This paragraph explains about the three forecasting measures, are Moving averages, weighted moving averages, and exponential smoothing method used in time series data with horizontal patterns which provides high level of accuracy for short-range forecasts, such as a forecast for the next time period and determine how well a particular forecasting method is able to reproduce the time series data that are already available. In these methods, the moving averages method uses the average of the most recent k data values in the time series as the forecast for the next period. “Weighted moving averages involve selecting a different weight for each data value in the moving average and then computing a weighted average of the most recent k values as the forecast”. “Exponential smoothing also uses a weighted average of past time series values as a forecast; it is a special case of the weighted moving averages method in which we select only one weight—the weight for the most recent observation. The weights for the other data values are computed automatically and become smaller as the observations move farther into the past”.

The theme of a research article focuses on several measures of forecast accuracy. The research makes an important point of “The mean absolute error, denoted MAE, is a measure of forecast accuracy that avoids the problem of positive and negative forecast errors offsetting one another”. “Another measure that avoids the problem of positive and negative errors offsetting each other is obtained by computing the average of the squared forecast errors” and is referred to as the mean squared error.

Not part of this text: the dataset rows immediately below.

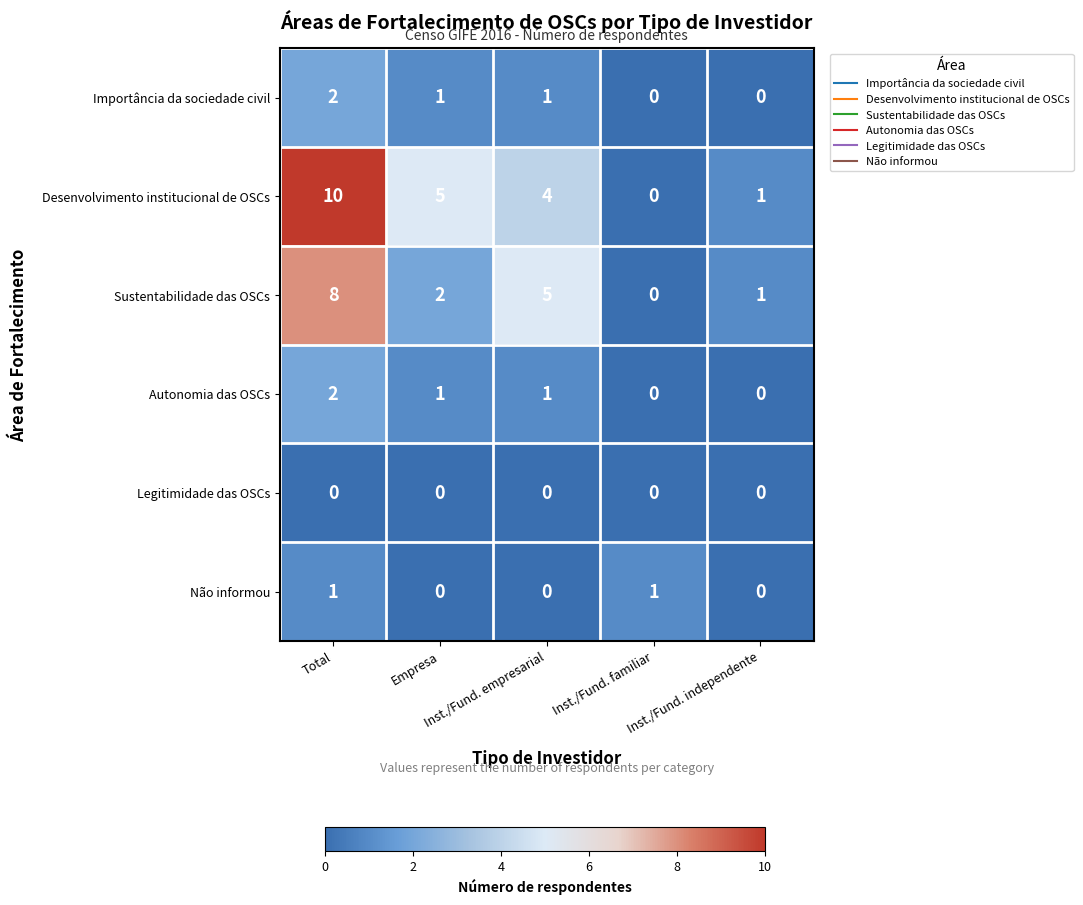

What is the maximum value shown in the chart?

10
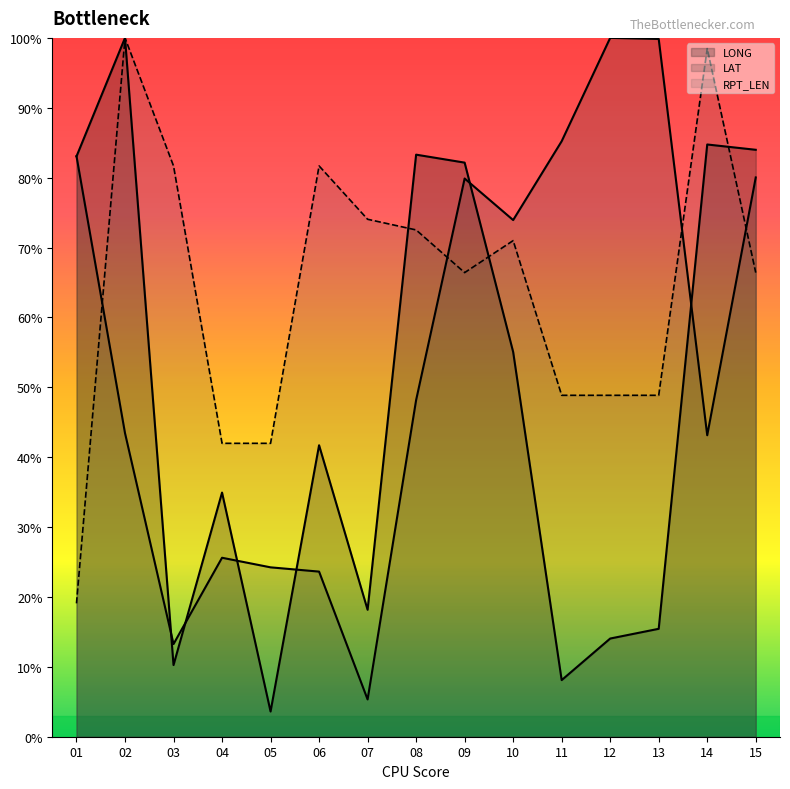

Reading left to right, transcribe all the data shown in this chart.

LONG: 01=83.0	02=100.0	03=10.3	04=34.9	05=3.6	06=41.7	07=18.2	08=83.3	09=82.2	10=55.1	11=8.1	12=14.1	13=15.4	14=84.7	15=84.0
LAT: 01=83.1	02=43.4	03=13.3	04=25.6	05=24.2	06=23.6	07=5.3	08=48.2	09=79.9	10=73.9	11=85.2	12=100.0	13=99.8	14=43.1	15=80.0
RPT_LEN: 01=19.1	02=100.0	03=81.7	04=42.0	05=42.0	06=81.7	07=74.0	08=72.5	09=66.4	10=71.0	11=48.9	12=48.9	13=48.9	14=98.5	15=66.4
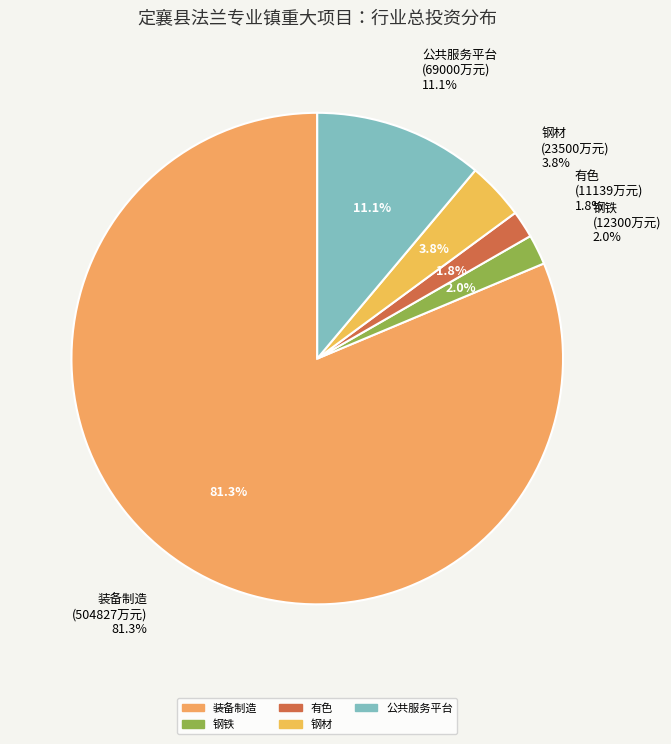

What is the change in value from 装备制造 to 有色?

-493688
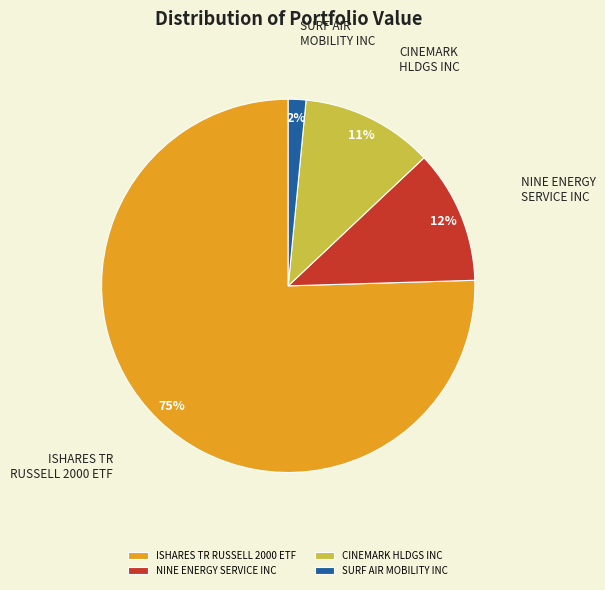

Is the sum of CINEMARK HLDGS INC and NINE ENERGY SERVICE INC greater than half?

No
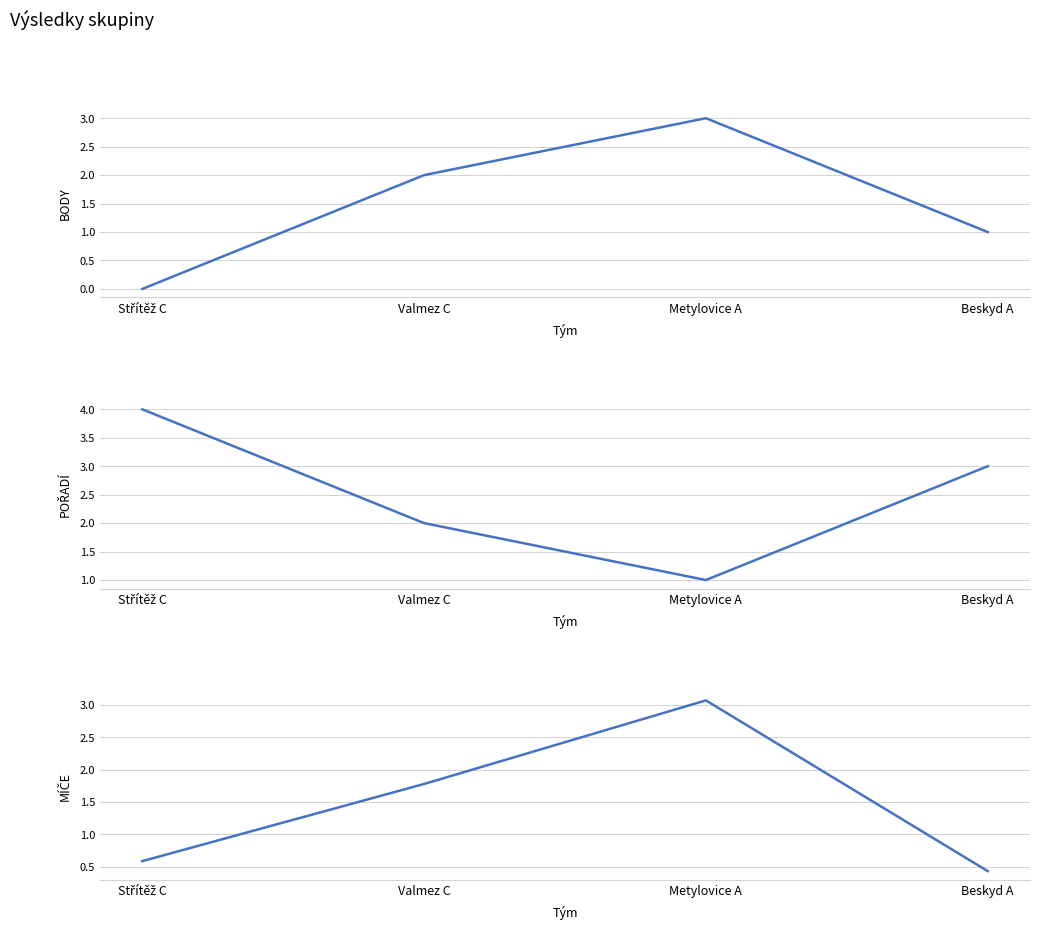

What is the greatest value displayed?

4.0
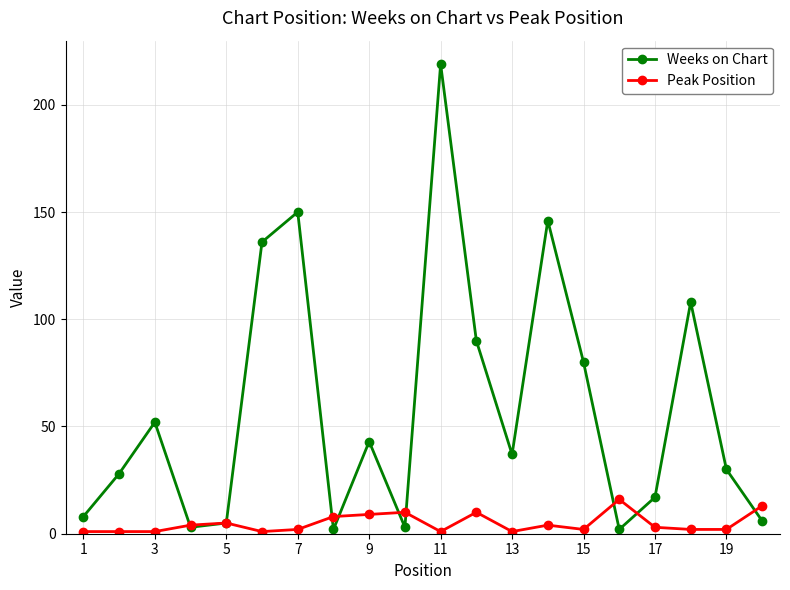

Which series has the largest range (max minus min)?

Weeks on Chart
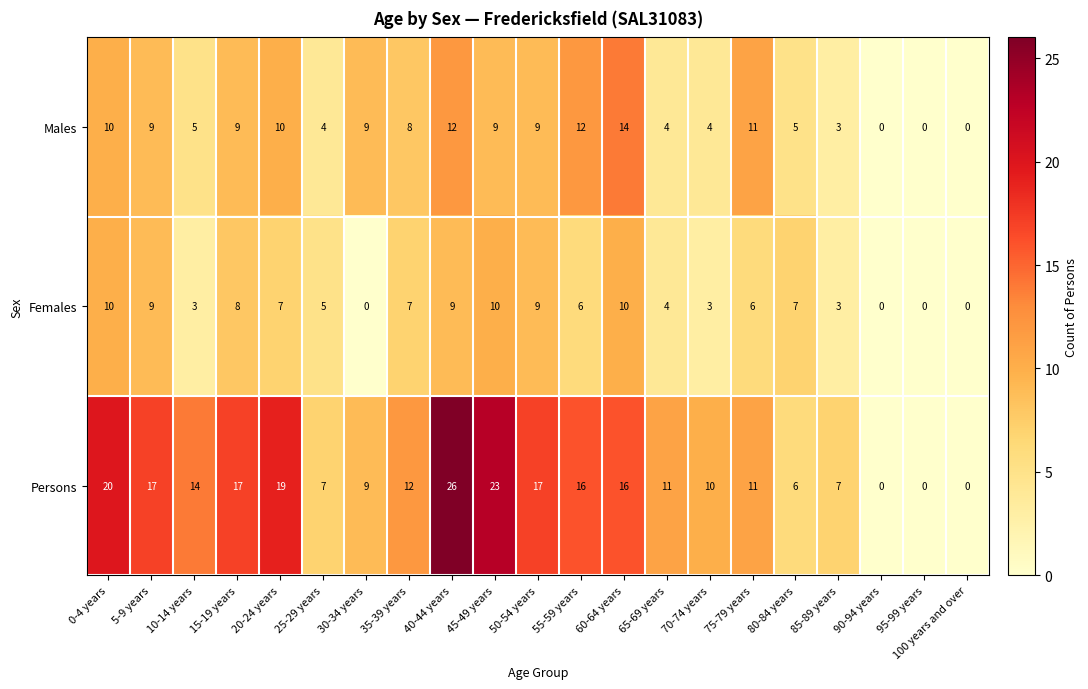

What is the sum of the Females values at 30-34 years and 45-49 years?

10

The authors conclude that these measures of forecast accuracy simply measure how well the forecasting method is able to forecast historical values of the time series. Measures of forecast accuracy are important factors in comparing different forecasting methods. Obviously the better the forecast accuracy is, the better the prediction will be and the organization can plan accordingly. A forecast is not beneficial if it is not accurate and these methods and measures allow us to get the best possible forecast.